=== Your goal ===
Beginning with the line containing "більше не оновлюється. Тут" and ending with the last line of the entries below, copy each line exactly and nothing else.

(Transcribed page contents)

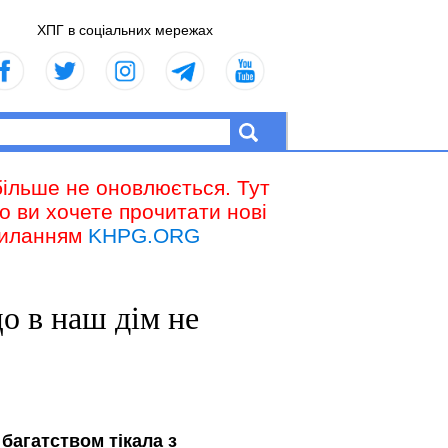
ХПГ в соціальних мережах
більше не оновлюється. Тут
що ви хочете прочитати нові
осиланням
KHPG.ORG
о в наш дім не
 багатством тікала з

=== Reply ===
більше не оновлюється. Тут
що ви хочете прочитати нові
осиланням
KHPG.ORG
о в наш дім не
 багатством тікала з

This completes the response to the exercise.